Streets of Your Town: This week's live shows in New York, featuring Kendrick Lamar, Thurston Moore, Ravi Coltrane and more
Streets of Your Town is our weekly round-up of live music performances this week in New York City.
If you came across "Swimming Pools (Drank)," the breakthrough single from the Compton rapper Kendrick Lamar's (Feb 26, Roseland) stunning debut full-length good kid, M.A.A.D. city, on hip-hop radio at any point over the course of the last year, initially you might have been hard pressed to spot anything unusual about it.
A woozy, menacing number with a time-bomb beat, the song is built around what appears to be a refrain that exults in indulgence: "You get a swimming pool full of liquor, then you dive in it / a pool full of liquor, then you dive in it." This, of course, is a ruse. Listen to the song in its rightful place, near the end of good kid, and it's not a song of victory, but one of defeat.
Lamar spends the bulk of the album – which presents a single, cohesive narrative – torn between the devil on one shoulder and the angel (represented on the album by the voice of his mother of the telephone) on the other. "Swimming Pools" is the point when he allows himself to be deluded by the dream, drowning himself in liquor.

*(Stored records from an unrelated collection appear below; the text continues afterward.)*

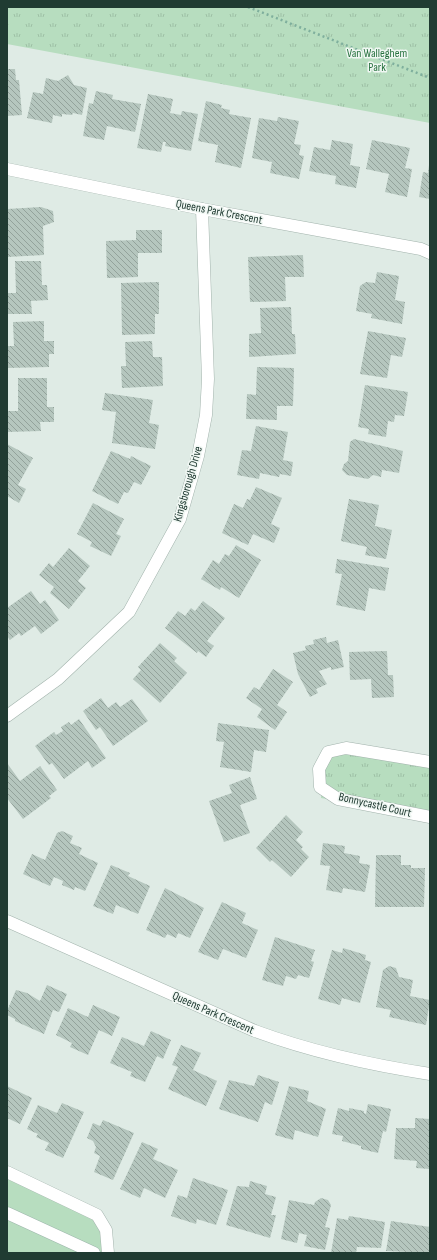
<svg xmlns="http://www.w3.org/2000/svg" width="437" height="1260" font-family="'Sofia Sans Condensed',sans-serif">
	<style>
		.grass { fill: #b7ddbf }
		.park { fill: url(#park-tufts) }
		.building { fill: url(#building-back-hatch) }
		.lines { fill: none; stroke-linecap: round; stroke-linejoin: round }
		.street-casing { stroke: #a2b3ac; stroke-width: 13 }
		.secondary-casing { stroke: #9eb7ac; stroke-width: 13 }
		.path { stroke: #7faf9d; stroke-width: 2.5; stroke-dasharray: 2 3; stroke-linecap: butt }
		.street { stroke: #fff; stroke-width: 12 }
		.secondary { stroke: #fff; stroke-width: 12 }
		.labels { text-anchor: middle; dominant-baseline: central; stroke-width: 3; stroke-linejoin: round; paint-order: stroke }
		.park-label { font-size: 12px; fill: #297341; stroke: #f0f7f3 }
		.street-label { font-size: 12px; fill: #203b32; stroke: #f0f7f3 }
	</style>
	<defs>
		<pattern id="park-tufts" width="24" height="20" patternUnits="userSpaceOnUse"><rect width="24" height="20" fill="#b7ddbf"/><path d="M3 7l-1-3M5 7V3M7 7l1-3M15 17l-1-3M17 17v-4M19 17l1-3" fill="none" stroke="#9dbfa5"/></pattern>
		<pattern id="building-back-hatch" width="6" height="6" patternUnits="userSpaceOnUse"><rect width="6" height="6" fill="#b5c6be"/><path d="M-1 5l2 2M0 0l6 6M5-1l2 2" fill="none" stroke="#93a29b"/></pattern>
	</defs>
	<rect width="100%" height="100%" fill="#dfebe5"/>
	<polygon class="grass" points="7,1172 97,1215 108,1253 7,1253"/>
	<g class="park">
		<polygon points="7,7 430,7 430,123 7,44"/>
		<polygon points="322,749 430,763 430,818 321,798"/>
	</g>
	<g class="building">
		<polygon points="7,69 15,69 16,80 19,80 22,115 7,116"/>
		<polygon points="68,75 74,85 87,88 82,115 73,113 72,115 62,114 62,117 53,115 52,123 27,118 33,92 43,94 46,78 58,81"/>
		<polygon points="96,91 113,95 112,99 141,104 135,132 107,126 104,140 83,136 89,103 93,104"/>
		<polygon points="148,94 173,99 170,113 181,115 182,111 198,114 191,151 165,146 166,142 163,142 161,152 137,148"/>
		<polygon points="206,101 222,105 221,108 230,110 229,114 251,118 241,168 215,162 218,145 198,141"/>
		<polygon points="278,117 299,121 294,144 301,145 299,155 304,156 299,179 270,173 272,162 252,158 259,118 277,121"/>
		<polygon points="332,140 353,144 350,165 360,167 356,188 335,184 336,176 309,171 314,147 330,150"/>
		<polygon points="372,140 410,148 405,168 412,169 407,197 385,192 389,174 366,169"/>
		<polygon points="429,165 430,165 430,199 419,197 423,172 428,173"/>
		<polygon points="41,207 53,211 54,222 43,226 44,255 7,257 7,209"/>
		<polygon points="136,230 162,230 162,253 138,253 138,277 107,278 106,241 136,240"/>
		<polygon points="303,255 304,277 285,277 286,301 250,302 248,257"/>
		<polygon points="15,261 41,261 42,285 47,285 48,300 31,301 32,314 7,314 7,293 16,293"/>
		<polygon points="377,272 399,276 395,300 405,302 402,324 371,318 372,314 356,311 360,286 366,282 375,283"/>
		<polygon points="159,282 159,314 155,314 155,334 122,335 121,283"/>
		<polygon points="291,307 292,334 295,334 296,354 249,357 249,334 261,333 260,308"/>
		<polygon points="44,321 44,341 54,341 54,354 49,354 49,367 7,368 7,346 14,346 13,322"/>
		<polygon points="368,331 406,338 402,357 391,355 387,378 360,374"/>
		<polygon points="152,341 153,357 162,357 163,386 122,388 121,366 126,366 125,342"/>
		<polygon points="257,367 294,368 293,406 277,406 277,420 246,419 247,394 256,395"/>
		<polygon points="18,378 47,378 47,407 54,407 54,422 40,422 41,431 7,432 7,411 18,411"/>
		<polygon points="365,385 408,392 404,416 395,415 394,422 388,421 386,437 368,434 369,429 358,427"/>
		<polygon points="105,393 153,400 149,423 159,425 155,449 112,443 116,412 102,410"/>
		<polygon points="256,426 288,432 283,460 293,462 291,476 280,474 279,477 260,473 259,479 237,475 242,450 251,451"/>
		<polygon points="354,439 403,451 399,473 382,470 381,477 373,475 368,479 347,475 342,470 344,464 348,461 350,442"/>
		<polygon points="7,444 33,458 18,485 26,489 19,503 7,496"/>
		<polygon points="111,451 130,459 131,456 151,466 141,485 134,482 128,493 124,492 118,504 92,491"/>
		<polygon points="256,487 282,498 271,524 280,528 274,543 253,534 248,545 222,533 234,504 243,508 247,499 250,500"/>
		<polygon points="349,499 379,505 375,526 392,530 386,559 365,555 367,547 341,541"/>
		<polygon points="93,503 124,519 116,534 121,536 111,556 90,546 92,542 77,534"/>
		<polygon points="236,545 261,560 239,598 221,587 220,590 201,579 213,560 219,564 225,554 229,556"/>
		<polygon points="69,548 90,566 78,581 86,588 69,609 50,593 54,587 39,575 49,563 53,567"/>
		<polygon points="337,559 389,568 385,591 369,588 365,611 336,605 342,574 335,573"/>
		<polygon points="31,591 40,604 45,600 59,620 41,634 35,626 21,636 19,633 10,640 7,636 7,608"/>
		<polygon points="203,601 225,618 207,641 214,646 206,657 198,651 197,653 165,628 178,611 185,616 191,608 195,611"/>
		<polygon points="326,637 327,643 338,640 344,667 331,670 331,667 319,671 327,684 316,689 318,693 310,697 298,674 293,653 306,650 305,646 314,644 313,640"/>
		<polygon points="160,643 177,658 174,661 187,673 160,703 133,679 141,670 138,667"/>
		<polygon points="387,651 388,675 393,675 394,697 372,698 371,679 350,680 349,652"/>
		<polygon points="273,669 293,682 277,705 287,712 275,730 257,717 262,709 246,698 254,687 259,690"/>
		<polygon points="101,698 108,708 116,702 120,707 132,699 148,721 113,746 100,727 96,730 83,711"/>
		<polygon points="79,719 106,758 92,768 88,761 64,779 52,763 49,765 35,746 54,732 56,735 63,731 61,727 69,722 71,725"/>
		<polygon points="218,723 269,730 266,752 254,750 251,772 220,767 224,742 216,741"/>
		<polygon points="7,763 20,781 40,766 57,790 49,796 51,798 23,819 7,798"/>
		<polygon points="250,777 257,799 240,805 250,833 224,842 209,801 232,793 229,785"/>
		<polygon points="286,815 303,832 296,840 303,847 301,849 309,857 291,877 272,860 270,862 256,848"/>
		<polygon points="62,831 73,836 70,843 82,848 79,854 98,863 85,891 75,887 74,890 62,885 63,881 54,877 50,886 23,874 32,854 45,860 57,833"/>
		<polygon points="323,843 345,846 344,853 360,856 359,863 370,865 365,892 343,888 342,893 326,890 330,866 320,865"/>
		<polygon points="376,855 401,855 401,865 411,865 411,868 425,868 424,907 375,907"/>
		<polygon points="111,865 130,873 128,876 150,886 138,914 116,905 113,914 93,906"/>
		<polygon points="165,888 204,908 190,938 178,933 176,938 167,934 165,938 146,930"/>
		<polygon points="222,902 246,913 242,923 258,930 246,958 223,949 218,960 198,952"/>
		<polygon points="275,937 315,950 311,961 314,962 309,978 298,975 296,979 286,976 283,986 262,980"/>
		<polygon points="343,948 366,955 365,960 371,962 360,1003 342,998 340,1005 318,999 332,950 342,953"/>
		<polygon points="389,966 396,968 399,977 413,980 410,996 430,1000 426,1025 389,1017 391,1010 376,1007 383,970"/>
		<polygon points="47,985 67,994 59,1012 53,1010 44,1034 15,1021 15,1019 7,1015 7,1011 16,990 27,993 40,1001"/>
		<polygon points="93,1005 120,1017 112,1036 99,1030 88,1055 70,1047 72,1043 56,1035 68,1008 88,1017"/>
		<polygon points="151,1031 171,1040 163,1059 157,1056 145,1082 130,1076 132,1072 110,1063 122,1037 144,1046"/>
		<polygon points="181,1045 201,1053 193,1070 217,1081 206,1106 168,1089 178,1067 172,1065"/>
		<polygon points="258,1075 279,1082 272,1105 265,1102 258,1122 219,1109 229,1080 254,1086"/>
		<polygon points="7,1086 32,1098 20,1124 7,1118"/>
		<polygon points="289,1086 309,1091 307,1101 326,1109 318,1137 295,1130 293,1140 275,1135"/>
		<polygon points="62,1103 84,1112 63,1158 45,1150 49,1143 36,1137 38,1134 27,1129 38,1105 57,1113"/>
		<polygon points="368,1104 391,1109 386,1132 383,1131 378,1153 361,1149 361,1146 342,1141 343,1136 332,1134 338,1108 349,1111 349,1108 364,1111 364,1113 366,1114"/>
		<polygon points="415,1118 430,1119 430,1169 416,1168 417,1161 394,1159 396,1128 415,1128"/>
		<polygon points="103,1120 134,1133 113,1180 94,1172 100,1156 94,1153 96,1147 93,1141 87,1138 93,1123 100,1126"/>
		<polygon points="142,1142 158,1149 153,1159 178,1170 165,1198 144,1188 140,1198 120,1189"/>
		<polygon points="193,1178 228,1190 216,1225 197,1219 196,1224 171,1216 178,1195 187,1198"/>
		<polygon points="250,1181 267,1186 265,1194 276,1197 271,1215 276,1215 270,1238 226,1225 237,1186 249,1187"/>
		<polygon points="321,1198 328,1200 331,1205 325,1227 330,1228 325,1250 304,1246 307,1235 299,1233 297,1243 281,1239 289,1200 314,1205 315,1202"/>
		<polygon points="349,1216 385,1222 381,1248 357,1247 356,1253 331,1253 337,1218 348,1220"/>
		<polygon points="391,1221 430,1227 430,1253 386,1251"/>
	</g>
	<g class="lines">
		<g class="street-casing">
			<g id="street">
				<polyline points="7,169 202,209 421,249 430,253"/>
				<polyline points="7,716 58,679 129,612 180,519 198,456 206,415 208,379 202,209"/>
				<polyline points="430,762 346,748 328,752 319,769 320,787 338,799 430,817"/>
				<path d="M7,921l248,110c57,21 116,34 175,43"/>
				<polyline points="7,1172 97,1215 106,1230 108,1253"/>
			</g>
		</g>
		<g class="secondary-casing">
			<polyline id="secondary" points="7,1213 94,1253"/>
		</g>
		<polyline class="path" points="248,7 430,78"/>
		<use href="#street" class="street"/>
		<use href="#secondary" class="secondary"/>
	</g>
	<g class="labels">
		<g class="park-label">
			<text x="377" y="53">Van Walleghem<tspan x="377" dy="14">Park</tspan></text>
		</g>
		<g class="street-label">
			<text transform="translate(219 212) rotate(11)">Queens Park Crescent</text>
			<text transform="translate(188 484) rotate(-74)">Kingsborough Drive</text>
			<text transform="translate(375 805) rotate(13)">Bonnycastle Court</text>
			<text transform="translate(213 1013) rotate(24)">Queens Park Crescent</text>
		</g>
	</g>
	<rect width="437" height="1260" fill="none" stroke="#203b32" stroke-width="16"/>
</svg>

That kind of canniness characterizes the entirety of good kid, a densely-layered, conceptually ambitious story of redemption that grows deeper and more nuanced with each listen.
If Kendrick's great skill is constructing long-form storylines, Ab-Soul (Feb. 27, S.O.B.s) excels at the quick payoff. Like Lamar, Ab-Soul is a member of the California hip-hop group Black Hippy, and like Lamar, he is a crafty, precise lyricist, with a particular knack for vivid imagery.
The recently-reunited punk band Desaparecidos (Feb. 26, Webster Hall) also employ razor-sharp lyrics, usually documenting political and social ills and voiced – frantically, raggedly - by Conor Oberst, who formerly fronted the venerated folk-rock outfit Bright Eyes.
Ari Hoenig's (Feb. 25, Small's Jazz) music is just as frenzied; the jazz drummer employs a busy, intense playing style, creating a scurrying base for his spiraling post-bop. Ravi Coltrane's (Feb. 27, Jazz Standard) music is just as energetic and even more obtuse, spirals of sax coiled around collapsing percussion.
The spirit of improvisation also informs Chelsea Light Moving, (Mar. 2, Maxwell's) the new band headed by Sonic Youth's Thurston Moore. The group's songs swing from tense and coiled to slow and sludgy, the one constant being Moore's trademark detached delivery.
Chat Logs (Feb. 26, 285 Kent) also skew experimental. The group's sonic palette is broad enough to contain soothing sound collages, deep drones and hammering, blown-speaker punk rock. Dead Leaf Echo (Feb. 27, Mercury Lounge) use grand sound to softer effect. Their songs lap slowly like cold waves on an empty beach, glistening guitars washing over dreamlike vocals.
Samantha Crain (Feb. 28, Music Hall of Williamsburg) also has a knack for evocative lyrics, but where Lamar is more interested in narrative storytelling, Crain favors vivid but opaque imagery. The songs on her engrossing new record Kid Face play out like impressionist paintings – there are hints of shapes and textures, but the full picture remains tantatlizingly out of view. It’s the perfect complement to her music, which is warm and rich and oaky – folk music served with alarming grace and lithe, snaking melodies. "Taught to Lie" creeps and stalks like a late-night prowler, with a loping bass line and taut, sinister strumming. The title track is surging and defiant, Crain's voice cresting and crashing like ocean waves late at night. It's a confident, assured work, one that establishes Crain as a mature voice with a clear sense of her future.
There's a similar confidence informing Anxiety, the new record by Arthur Ashin, who records as Autre Ne Veut. (Feb. 27, Santos Party House). Where Crain works within richly-dappled folk music, Ashin prefers R&B, which he bends and refracts and infuses with strange, iridescent colors. Ashin belongs to a group of musicians – How to Dress Well is another – aiming to recontextualize R&B's slippery phrasings within music more directly informed by ambient music and – to a much lesser extent – indie rock. The songs on Anxiety are richer than those on his debut; the spectacular first single "Counting" seems to imagine what might happen if Terence Trent D'Arby suddenly re-emerged and made a record informed by the likes of Purity Ring and Nite Jewel. It walks the line between confidence and longing, equally convincing at both.